Mais à frente, Sergio dispara sem dó nem piedade:
“‘Joselito” fez questão de afirmar no Twitter que ‘não é réu primário’ e já cumpriu pena por ‘por homicídio e extorsão mediante sequestro com resultado de morte’, ameaçou. Ele intimida explicitamente quem lhe faz oposição, a menos que seja uma autoridade. Ele finge ser semianalfabeto, mas quem lê a fundo o que ele escreve vê que a coisa não é tão simples assim: ele conhece a lei, e parece usar um português vulgar como instrumento para esconder sua verdadeira identidade.”
Sinto decepcionar nosso amigo, mas a afirmação de que cumpri pena foi uma pilhéria em resposta a um patrulheiro ideológico que me perguntou, em tom de deboche, se sou réu primário. Mais uma vez, Sergio tenta dar a impressão que sou um covardezinho que só falo grosso com “peixe pequeno”. Como afirmar que ameaço “quem faz oposição” a minha pessoa, se o que ficou claro com o episódio do #BolsaPuta foi justamente o contrário? Veja a reação da senadora e de seus correligionários, que além da ameaça de processo, ocuparam a caixa de comentários de meu blog com os mais chulos xingamentos que eu, gargalhando da histeria dos afetadinhos, liberei quase todos!
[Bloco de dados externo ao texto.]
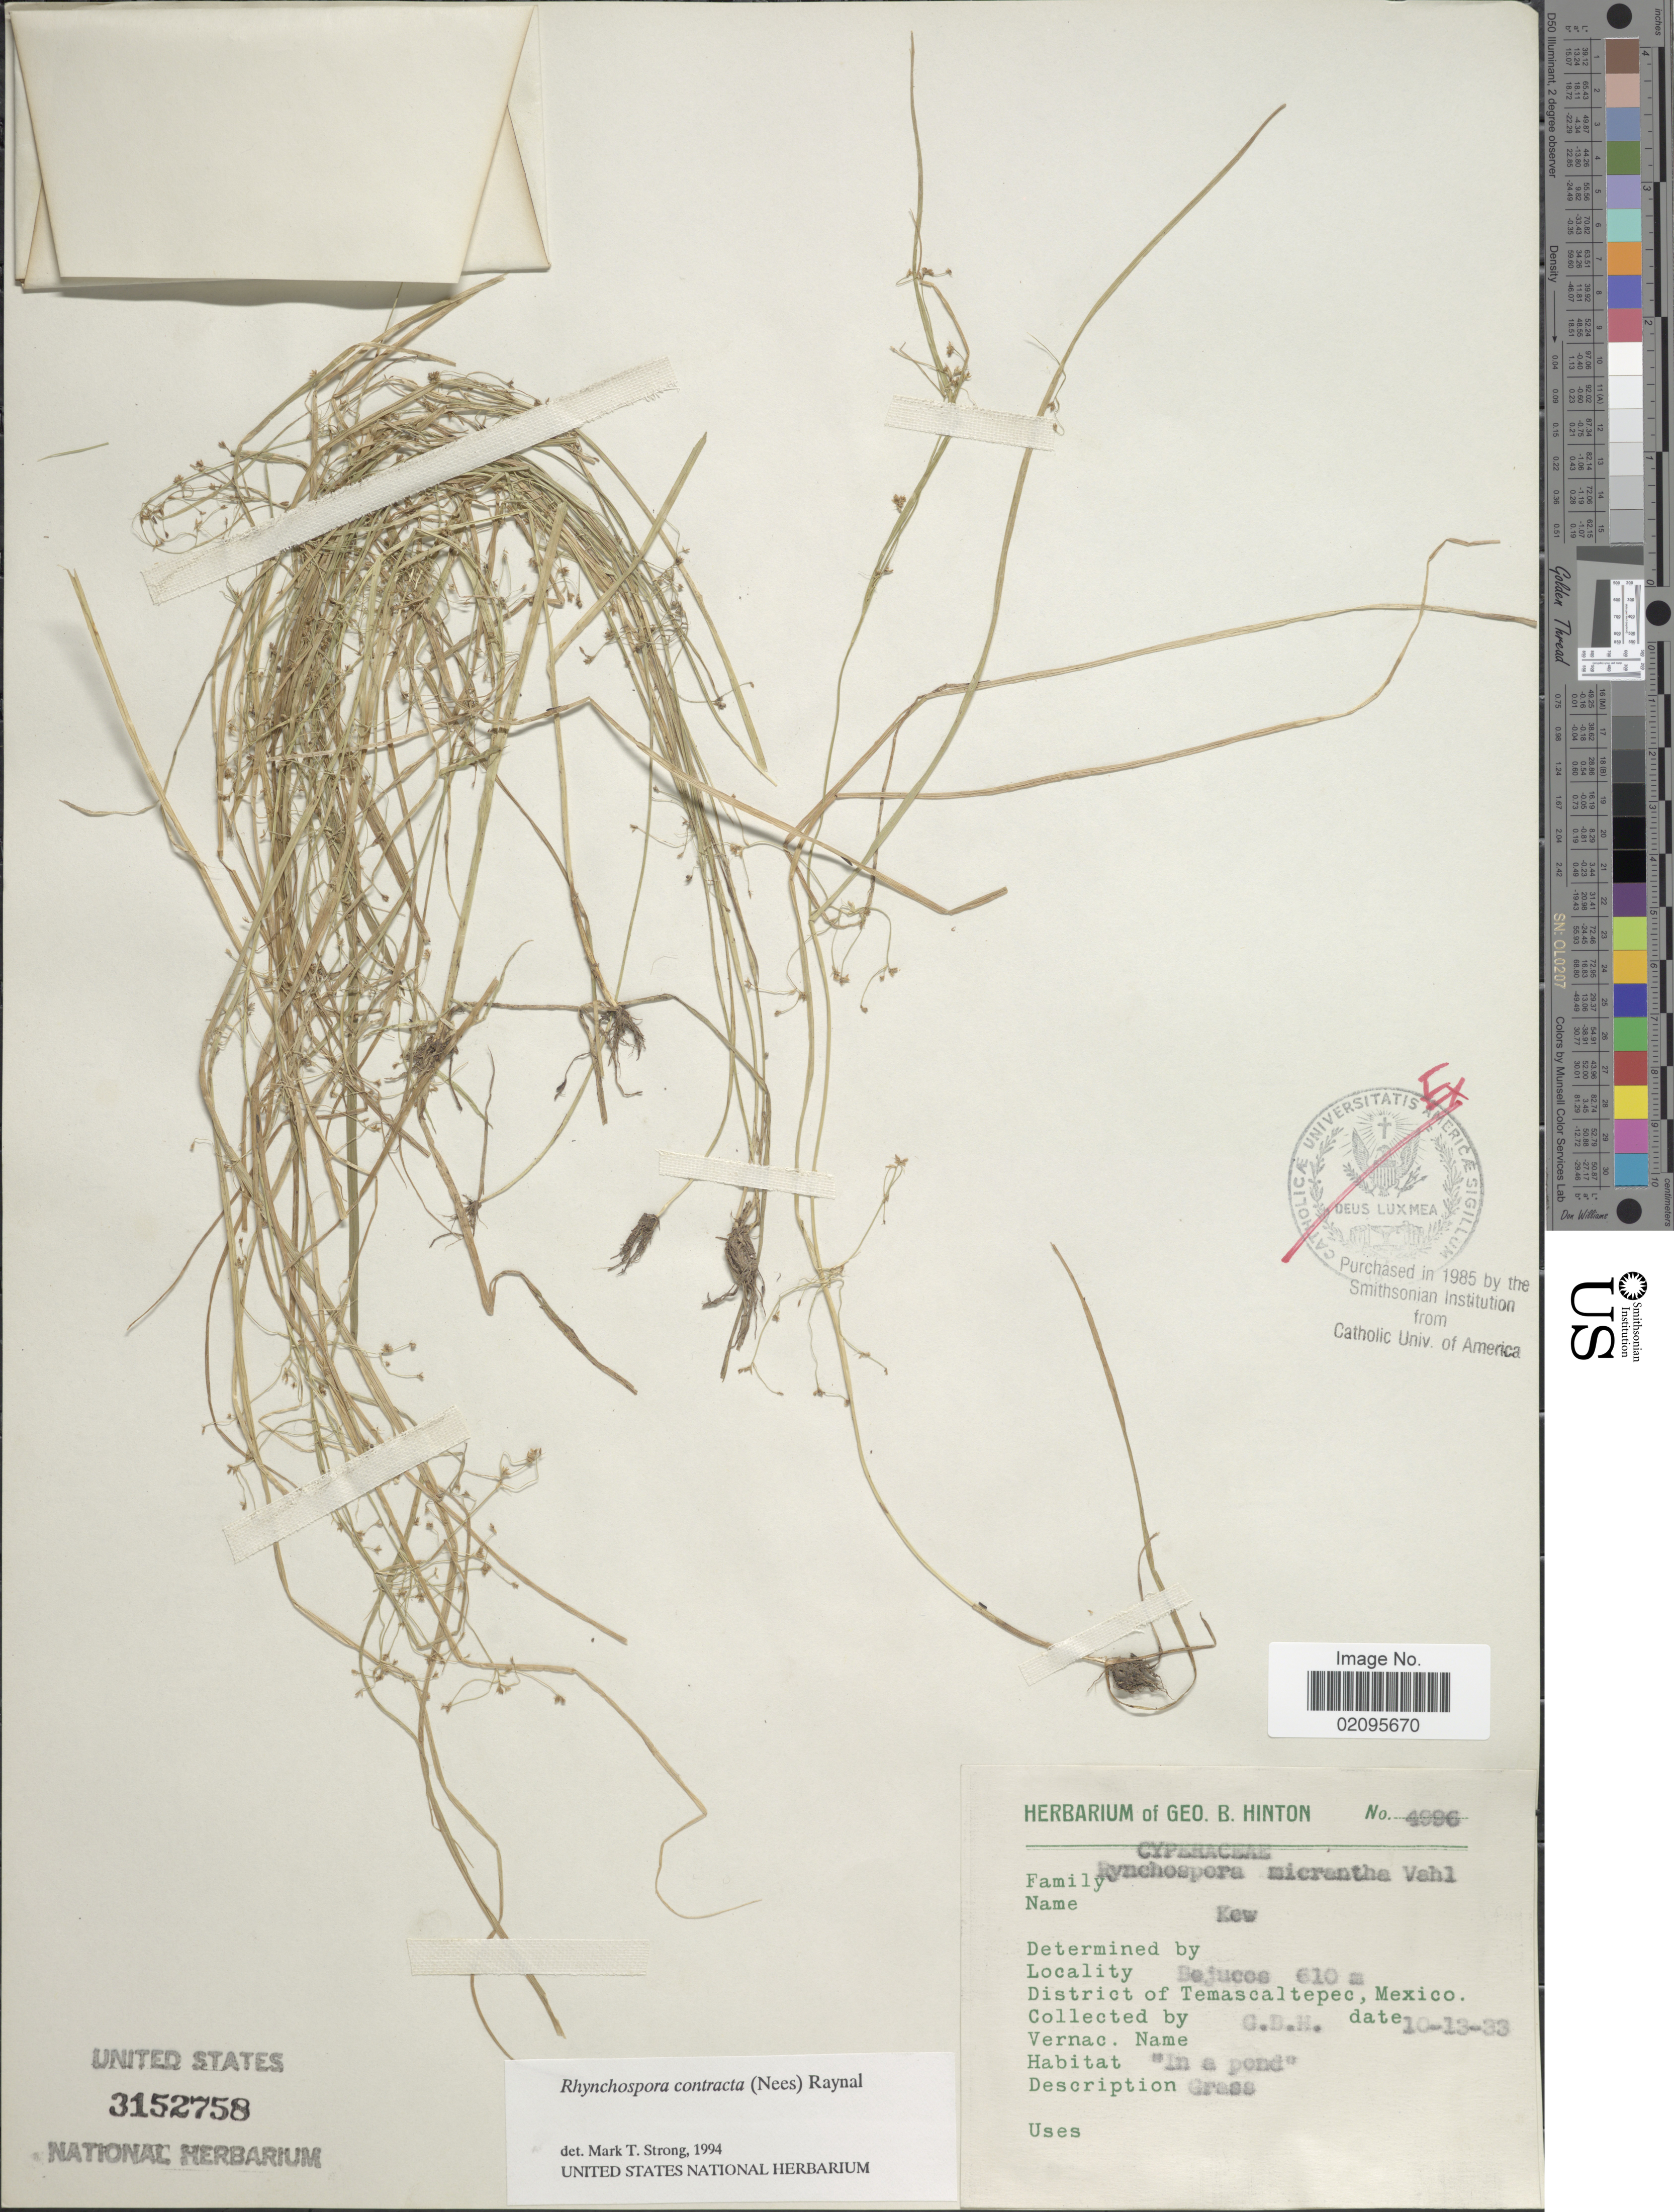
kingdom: Plantae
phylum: Tracheophyta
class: Liliopsida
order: Poales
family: Cyperaceae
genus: Rhynchospora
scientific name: Rhynchospora contracta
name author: (Nees) J. Raynal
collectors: G. B. Hinton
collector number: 4996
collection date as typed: Transcribed d/m/y: 13/10/33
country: Mexico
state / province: México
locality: Bejuco, District of Temascaltepec.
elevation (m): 610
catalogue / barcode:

Numa tentativa se sintetizar meu perfil, o autor do texto, entre outras coisas, diz o seguinte:
“>> Proclama-se anarquista, mas isso não é compatível com suas ideias;
>> Tem uma agenda ultraconservadora e uma veia agressiva;
>> Parece também bem sustentado por gente mais poderosa do que o alcance de suas mentiras.”
Se o amigo pudesse me dar o endereço do local onde devo me inscrever para me tornar anarquista, eu agradeço, já que minhas ideias “não são compatíveis com isso”, segundo ele. Essa assertiva, imagino, se dá pelo fato de Sergio, com sua mente binária e maniqueísta, acreditar que quem faz críticas ao PT é de direita, e sendo de direita, obviamente não pode ser anarquista, pois anarquismo, conforme ele aprendeu na oitava série, é coisa daqueles caras que não tomam banho, usam cabelo moicano e vestem camisa do Ramones. Devo reconhecer que ele acertou ao dizer “veia agressiva” ou, como disse Maiacovski: “Em nossas veias correm sangue rubro, não água morna”. Mas Sergio errou feio ao especular que seu sustentado seja lá por quem for.
Dados pessoais
É a velha mania de achar que qualquer posicionamento ideológico, qualquer crítica no campo da política, ainda que por meio de sátiras, tem um propósito eleitoreiro e é custeada pelo “imperialismo” e pelas “forças conservadoras”.
Agora minha parte preferida:
“Seu perfil sugere conexões com a ultradireita e com os opositores antidemocratas de um governo democraticamente eleito e bem aceito pela população. Mas o homem pode muito bem ser um ‘franco-atirador’ a operar sozinho. Pessoalmente, não acredito nisso, mas é uma possibilidade concreta. Joselito desmentiu tudo (17/5), quando viu que a coisa estava a esquentar. Mas o fez em seus termos: entre o material publicável que encontrei ele chamou de ‘deficientes cognitivos’ todos aqueles que acreditaram em sua postagem, e depois de desmentir a mesma sobre a senadora e seu suposto projeto de financiamento a prostituição, publicou uma série de links para publicações que fazem oposição sistemática ao governo, incluindo algumas que envolvem a senadora Ana Rita. O blogueiro quase sempre mira o PT em suas postagens.”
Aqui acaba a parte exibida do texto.